Kurioser Fall: Kim Kardashian erlässt sechsstellige Summe
Kim Kardashian (45) hat einem Mann gegenüber auf eine sechsstellige Geldforderung verzichtet – und damit einen kuriosen Rechtsstreit endgültig beigelegt. Ein Mann namens Ivan Cantu hatte die Unternehmerin verklagt, nachdem sie versehentlich sein Foto in einem Beitrag gepostet hatte. Eigentlich wollte Kim damit für einen Häftling mit demselben Namen eintreten und sich für dessen Freilassung aus dem Todestrakt einsetzen. Stattdessen wurde das Foto des falschen Ivan Cantu veröffentlicht – woraufhin der Nicht-Häftling Schadensersatz von ihr forderte, wie TMZ berichtet.

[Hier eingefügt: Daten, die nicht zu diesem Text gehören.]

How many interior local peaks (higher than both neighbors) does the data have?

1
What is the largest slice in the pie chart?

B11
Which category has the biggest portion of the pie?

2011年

Das Gericht wies jedoch alle Klagen des Mannes ab und stellte sich vollständig auf Kims Seite. Ihr wurden daraufhin Anwaltskosten in Höhe von 147.000 Euro zugesprochen. Ivan argumentierte, er sei kein Milliardär wie Kim und ein solcher Betrag würde ihn finanziell ruinieren – der Richter ließ das jedoch nicht gelten und lehnte seinen Antrag auf Überprüfung der Summe ab. Ivan legte daraufhin Berufung ein, zog diese nun aber zurück, nachdem er sich mit Kim geeinigt hatte. Laut einem Statement ihres Rechtsvertreters gegenüber TMZ verzichtete Kim freiwillig auf die ihr zugesprochene Summe: "Das ist eine Klage, die nie hätte eingereicht werden dürfen. Das Gericht stimmte zu und wies sie ab und ordnete an, dass Ivan Cantu Kims Anwaltskosten übernimmt. Kim hat sich bereit erklärt, auf diese Gebühren zu verzichten, und Ivan hat seine Klage daraufhin endgültig zurückgezogen."

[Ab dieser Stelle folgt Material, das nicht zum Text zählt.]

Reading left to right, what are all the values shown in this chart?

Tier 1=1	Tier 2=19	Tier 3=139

Kim hatte nach eigenen Angaben das falsche Foto sofort gelöscht, als ihr der Fehler aufgefallen war, und bestritt jegliches Fehlverhalten. Die Unternehmerin und Realitystar ist seit Jahren als Aktivistin für Gefängnisreform und gegen die Todesstrafe aktiv. Immer wieder setzt sie sich öffentlich für Häftlinge ein, die ihrer Meinung nach zu Unrecht verurteilt wurden oder deren Strafe sie für unverhältnismäßig hält – was in diesem Fall zu dem folgenschweren Verwechslungsfehler führte.